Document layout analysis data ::
'''
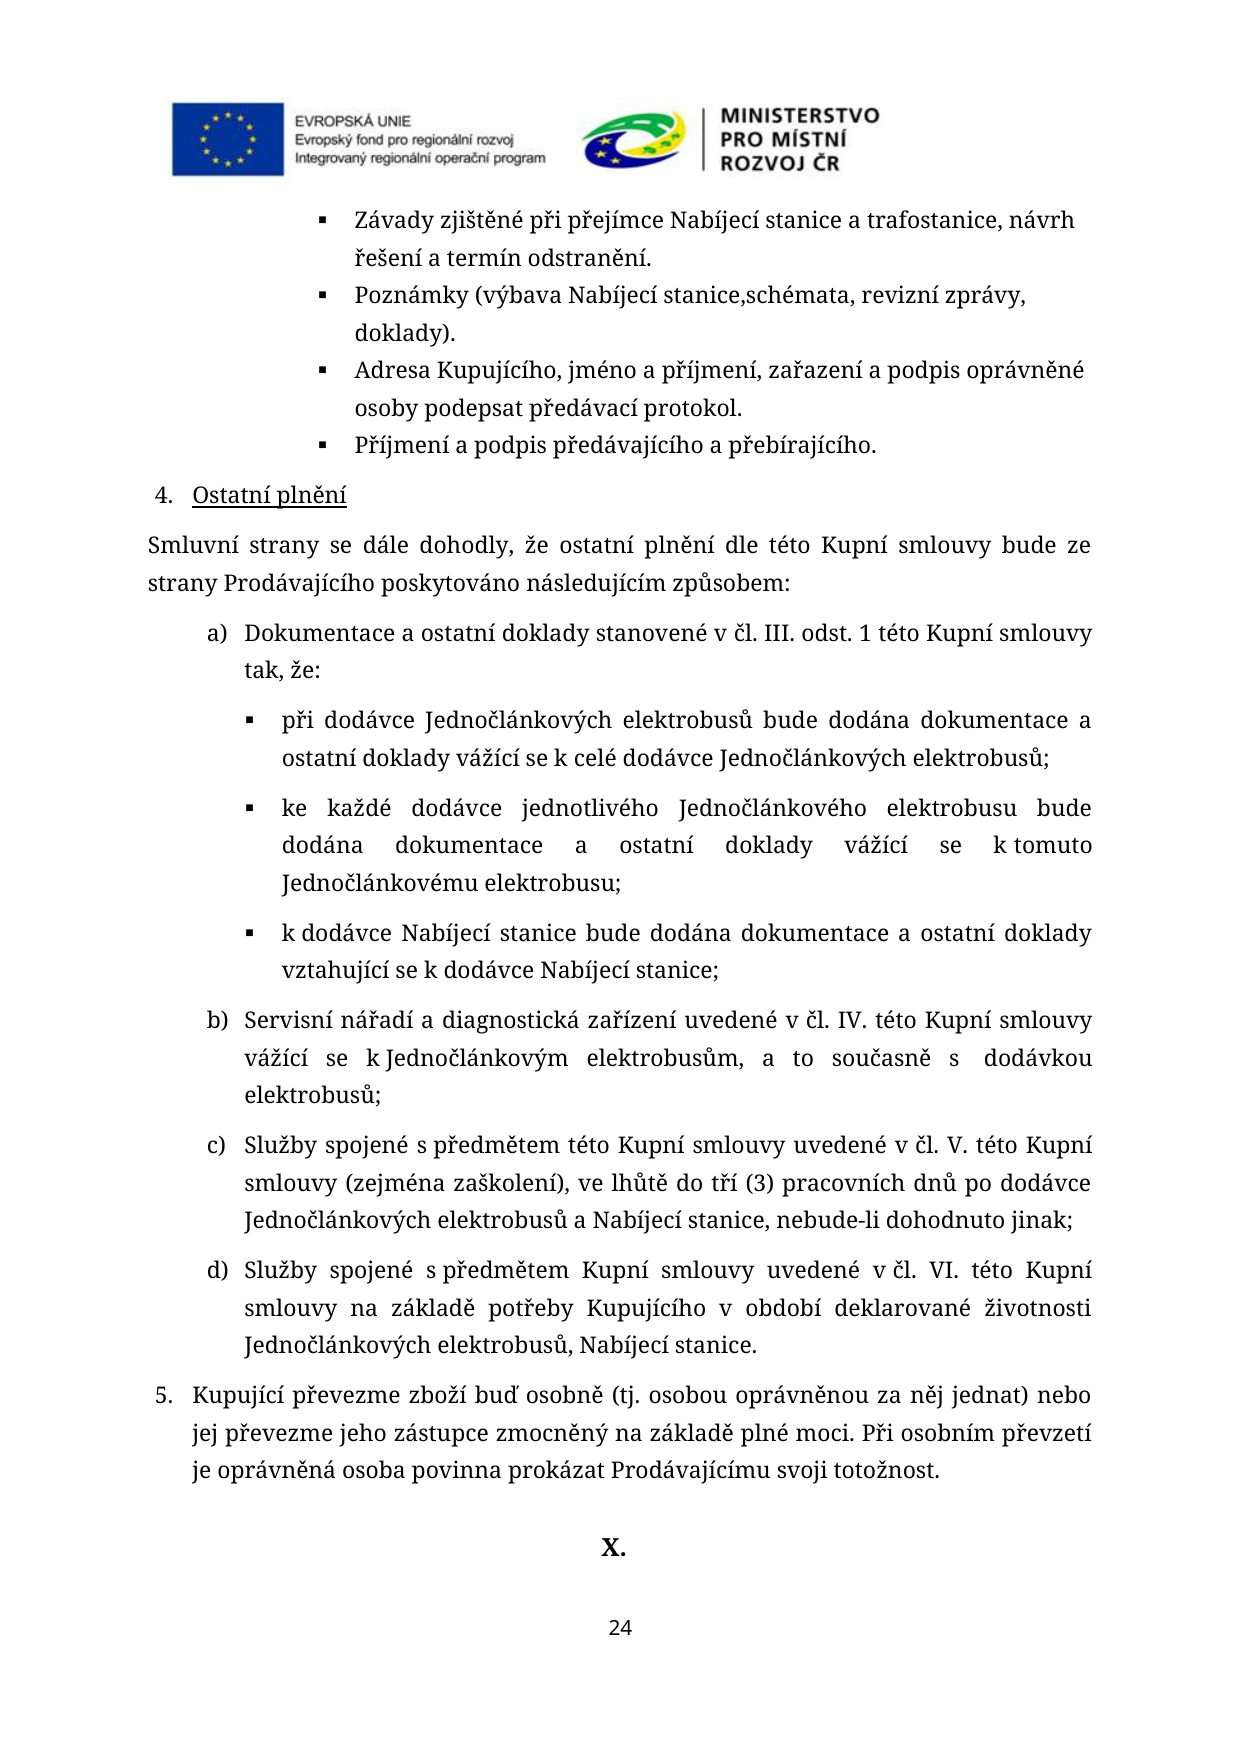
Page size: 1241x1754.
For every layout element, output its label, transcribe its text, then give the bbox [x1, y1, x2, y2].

list Závady zjištěné při přejímce Nabíjecí stanice a trafostanice, návrh řešení a termín odstranění. [317, 204, 1093, 273]
list k dodávce Nabíjecí stanice bude dodána dokumentace a ostatní doklady vztahující se k dodávce Nabíjecí stanice; [244, 917, 1093, 986]
list Poznámky (výbava Nabíjecí stanice,schémata, revizní zprávy, doklady). [317, 279, 1093, 348]
list Servisní nářadí a diagnostická zařízení uvedené v čl. IV. této Kupní smlouvy vážící se k Jednočlánkovým elektrobusům, a to současně s dodávkou elektrobusů; [207, 1004, 1093, 1111]
list Služby spojené s předmětem této Kupní smlouvy uvedené v čl. V. této Kupní smlouvy (zejména zaškolení), ve lhůtě do tří (3) pracovních dnů po dodávce Jednočlánkových elektrobusů a Nabíjecí stanice, nebude-li dohodnuto jinak; [207, 1129, 1093, 1236]
picture [147, 78, 903, 200]
list Ostatní plnění [154, 479, 1093, 511]
list ke každé dodávce jednotlivého Jednočlánkového elektrobusu bude dodána dokumentace a ostatní doklady vážící se k tomuto Jednočlánkovému elektrobusu; [244, 792, 1093, 898]
list Služby spojené s předmětem Kupní smlouvy uvedené v čl. VI. této Kupní smlouvy na základě potřeby Kupujícího v období deklarované životnosti Jednočlánkových elektrobusů, Nabíjecí stanice. [207, 1254, 1093, 1361]
list Kupující převezme zboží buď osobně (tj. osobou oprávněnou za něj jednat) nebo jej převezme jeho zástupce zmocněný na základě plné moci. Při osobním převzetí je oprávněná osoba povinna prokázat Prodávajícímu svoji totožnost. [154, 1379, 1093, 1486]
list Dokumentace a ostatní doklady stanovené v čl. III. odst. 1 této Kupní smlouvy tak, že: [207, 617, 1093, 686]
text Smluvní strany se dále dohodly, že ostatní plnění dle této Kupní smlouvy bude ze strany Prodávajícího poskytováno následujícím způsobem: [148, 529, 1093, 598]
list při dodávce Jednočlánkových elektrobusů bude dodána dokumentace a ostatní doklady vážící se k celé dodávce Jednočlánkových elektrobusů; [244, 704, 1093, 773]
list Příjmení a podpis předávajícího a přebírajícího. [317, 429, 1093, 461]
list Adresa Kupujícího, jméno a příjmení, zařazení a podpis oprávněné osoby podepsat předávací protokol. [317, 354, 1093, 423]
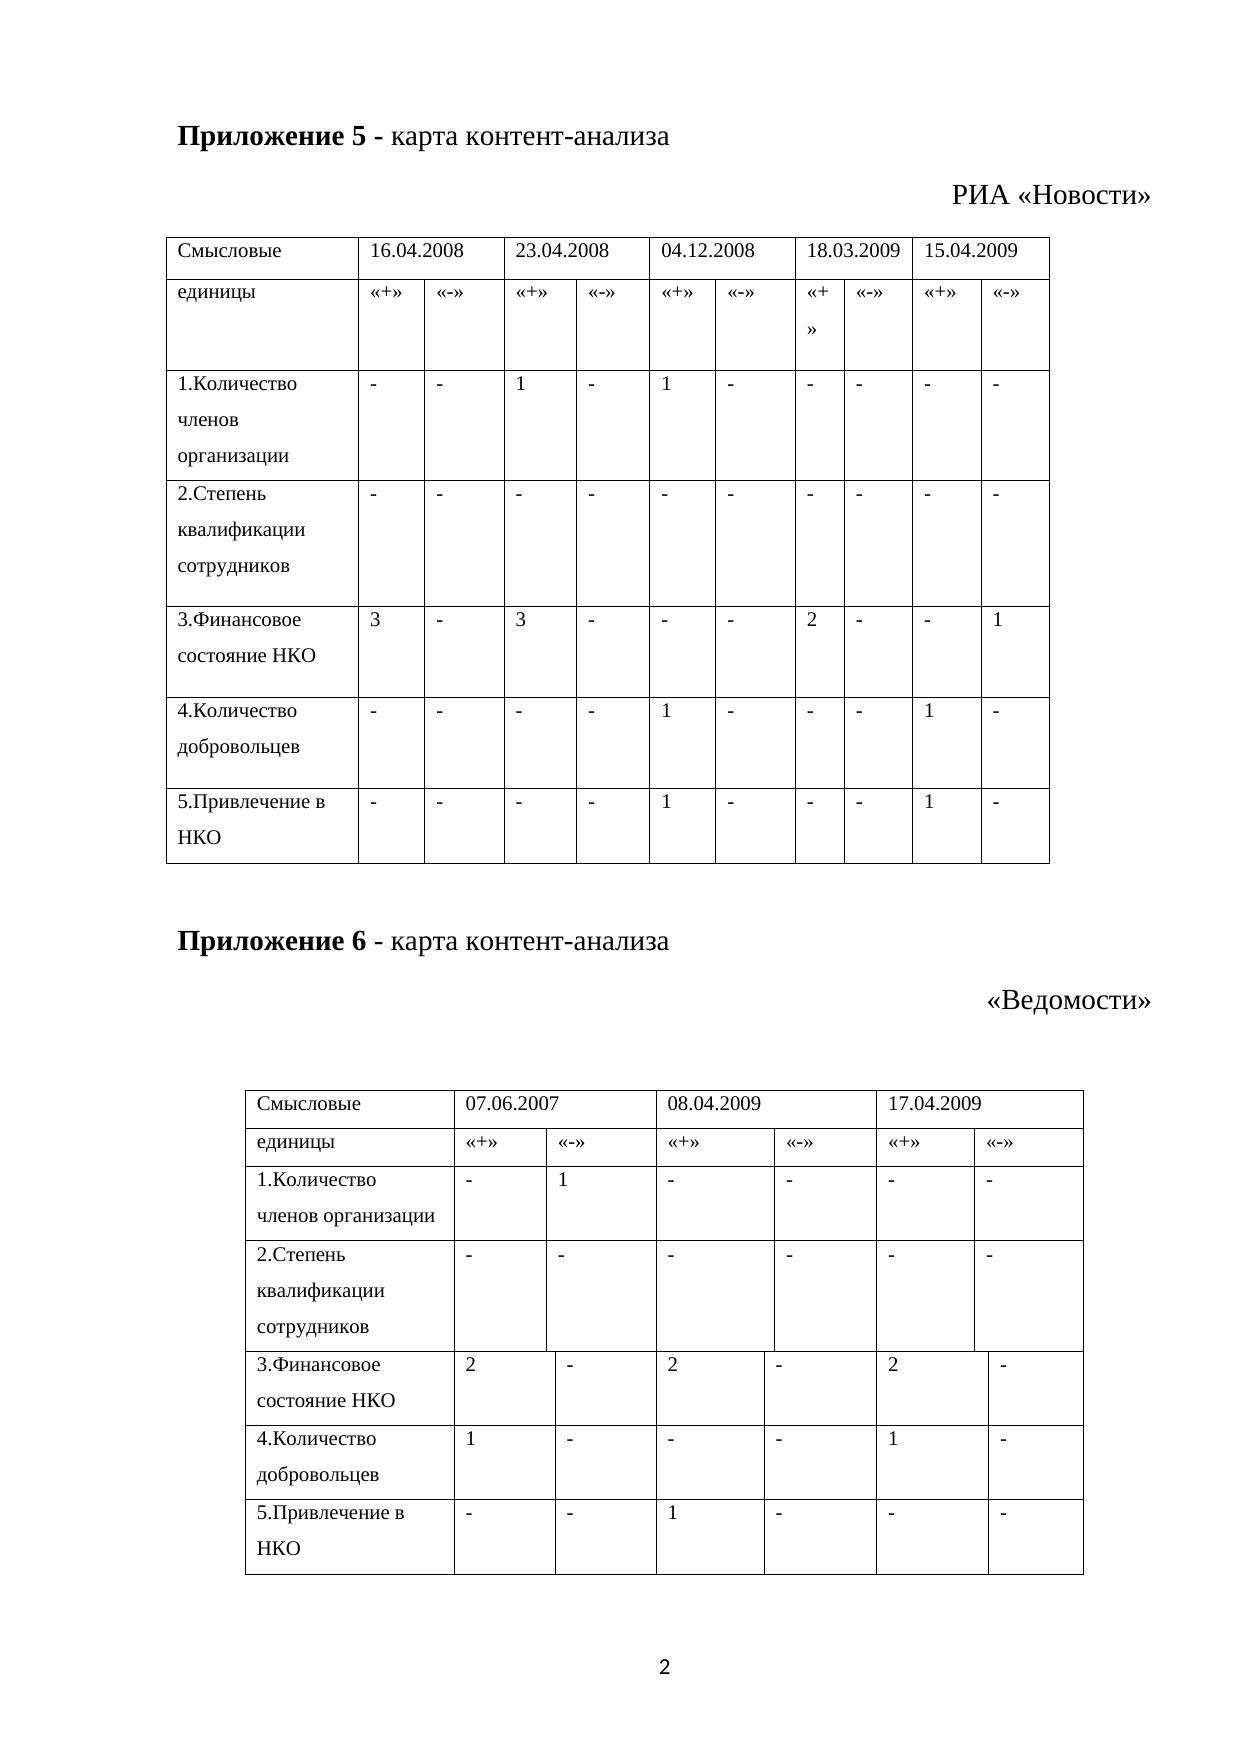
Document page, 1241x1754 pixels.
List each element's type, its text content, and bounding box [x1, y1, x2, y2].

table_cell - [845, 371, 912, 480]
table_cell 3.Финансовое состояние НКО [246, 1352, 454, 1425]
table_cell - [556, 1426, 656, 1499]
table_cell 1 [455, 1426, 555, 1499]
table_cell 3 [359, 607, 424, 697]
table_cell - [845, 607, 912, 697]
table_cell - [913, 371, 981, 480]
table_cell 1 [913, 789, 981, 862]
table_cell - [716, 789, 795, 862]
table_cell - [425, 607, 504, 697]
table_cell - [845, 698, 912, 788]
table_cell - [505, 698, 576, 788]
table_cell «+» [455, 1129, 546, 1166]
table_cell 5.Привлечение в НКО [167, 789, 358, 862]
table_cell - [657, 1167, 774, 1240]
table_header 07.06.2007 [455, 1091, 656, 1128]
table_cell 2.Степень квалификации сотрудников [246, 1241, 454, 1351]
table_cell - [796, 789, 844, 862]
table_cell - [455, 1241, 546, 1351]
table_cell единицы [167, 280, 358, 369]
table_cell 4.Количество добровольцев [246, 1426, 454, 1499]
table_cell - [913, 481, 981, 606]
table_cell - [716, 698, 795, 788]
table_cell - [775, 1241, 876, 1351]
table_cell - [359, 371, 424, 480]
text «Ведомости» [177, 982, 1152, 1016]
table_cell - [982, 789, 1049, 862]
table_cell - [657, 1241, 774, 1351]
table_header 23.04.2008 [505, 238, 649, 278]
table_cell - [975, 1241, 1083, 1351]
table_cell «+» [505, 280, 576, 369]
table_cell «+» [877, 1129, 974, 1166]
table_header 04.12.2008 [650, 238, 795, 278]
table_cell - [877, 1167, 974, 1240]
table_cell - [716, 607, 795, 697]
table_cell 1 [877, 1426, 988, 1499]
table_cell - [657, 1426, 764, 1499]
table_cell «-» [547, 1129, 656, 1166]
table_cell - [425, 789, 504, 862]
table_cell - [359, 698, 424, 788]
table_header 15.04.2009 [913, 238, 1049, 278]
table_cell - [650, 607, 715, 697]
table_cell «-» [975, 1129, 1083, 1166]
table_cell - [505, 481, 576, 606]
table_cell 1 [650, 371, 715, 480]
table_cell «+» [913, 280, 981, 369]
table_cell 1 [913, 698, 981, 788]
table_cell «+» [657, 1129, 774, 1166]
table_cell - [765, 1426, 876, 1499]
table_cell - [913, 607, 981, 697]
table_cell - [577, 371, 649, 480]
table_cell - [359, 481, 424, 606]
table_cell 1 [982, 607, 1049, 697]
table_cell - [765, 1352, 876, 1425]
table_cell 2 [657, 1352, 764, 1425]
table_cell - [775, 1167, 876, 1240]
table_header Смысловые [246, 1091, 454, 1128]
table_header 08.04.2009 [657, 1091, 876, 1128]
table_cell - [650, 481, 715, 606]
table_cell - [577, 607, 649, 697]
table_cell 1.Количество членов организации [246, 1167, 454, 1240]
table_cell 2.Степень квалификации сотрудников [167, 481, 358, 606]
table_cell - [845, 481, 912, 606]
table_cell 1 [547, 1167, 656, 1240]
table_cell - [982, 481, 1049, 606]
table_cell «+» [650, 280, 715, 369]
text Приложение 5 - карта контент-анализа [177, 118, 1152, 152]
table_cell - [989, 1426, 1083, 1499]
table_cell - [796, 698, 844, 788]
table_cell «-» [845, 280, 912, 369]
table_cell 2 [877, 1352, 988, 1425]
table_cell «-» [982, 280, 1049, 369]
table_cell - [577, 789, 649, 862]
table_cell 3.Финансовое состояние НКО [167, 607, 358, 697]
table_cell - [716, 371, 795, 480]
table_cell единицы [246, 1129, 454, 1166]
table_cell - [877, 1500, 988, 1573]
table_cell - [765, 1500, 876, 1573]
text Приложение 6 - карта контент-анализа [177, 923, 1152, 956]
table_cell «-» [716, 280, 795, 369]
table_cell 2 [796, 607, 844, 697]
table_cell - [877, 1241, 974, 1351]
table_cell «-» [425, 280, 504, 369]
table_cell «+» [359, 280, 424, 369]
table_cell «-» [775, 1129, 876, 1166]
table_header 18.03.2009 [796, 238, 912, 278]
text РИА «Новости» [177, 177, 1152, 211]
table_cell - [845, 789, 912, 862]
table_cell - [796, 371, 844, 480]
table_cell - [359, 789, 424, 862]
table_cell 1 [650, 789, 715, 862]
table_header Смысловые [167, 238, 358, 278]
table_cell 1 [505, 371, 576, 480]
table_cell «+» [796, 280, 844, 369]
table_cell - [577, 481, 649, 606]
table_cell «-» [577, 280, 649, 369]
table_cell - [505, 789, 576, 862]
table_cell - [982, 698, 1049, 788]
table_cell 1.Количество членов организации [167, 371, 358, 480]
table_cell 5.Привлечение в НКО [246, 1500, 454, 1573]
table_cell - [556, 1500, 656, 1573]
table_cell - [975, 1167, 1083, 1240]
table_cell - [455, 1500, 555, 1573]
table_cell - [989, 1500, 1083, 1573]
table_cell - [796, 481, 844, 606]
table_header 16.04.2008 [359, 238, 504, 278]
table_cell - [455, 1167, 546, 1240]
table_cell - [425, 371, 504, 480]
table_cell - [425, 481, 504, 606]
table_cell 2 [455, 1352, 555, 1425]
table_cell 1 [657, 1500, 764, 1573]
table_cell 1 [650, 698, 715, 788]
table_cell 4.Количество добровольцев [167, 698, 358, 788]
table_cell - [556, 1352, 656, 1425]
table_cell 3 [505, 607, 576, 697]
table_cell - [982, 371, 1049, 480]
table_cell - [716, 481, 795, 606]
table_cell - [425, 698, 504, 788]
table_cell - [989, 1352, 1083, 1425]
table_header 17.04.2009 [877, 1091, 1083, 1128]
table_cell - [547, 1241, 656, 1351]
table_cell - [577, 698, 649, 788]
'''
PROMPT ::
Of the lines in the data, report each one containing the string "podpis".

OUTPUT FOR THIS EXERCISE ::
list Příjmení a podpis předávajícího a přebírajícího. [317, 429, 1093, 461]
list Adresa Kupujícího, jméno a příjmení, zařazení a podpis oprávněné osoby podepsat předávací protokol. [317, 354, 1093, 423]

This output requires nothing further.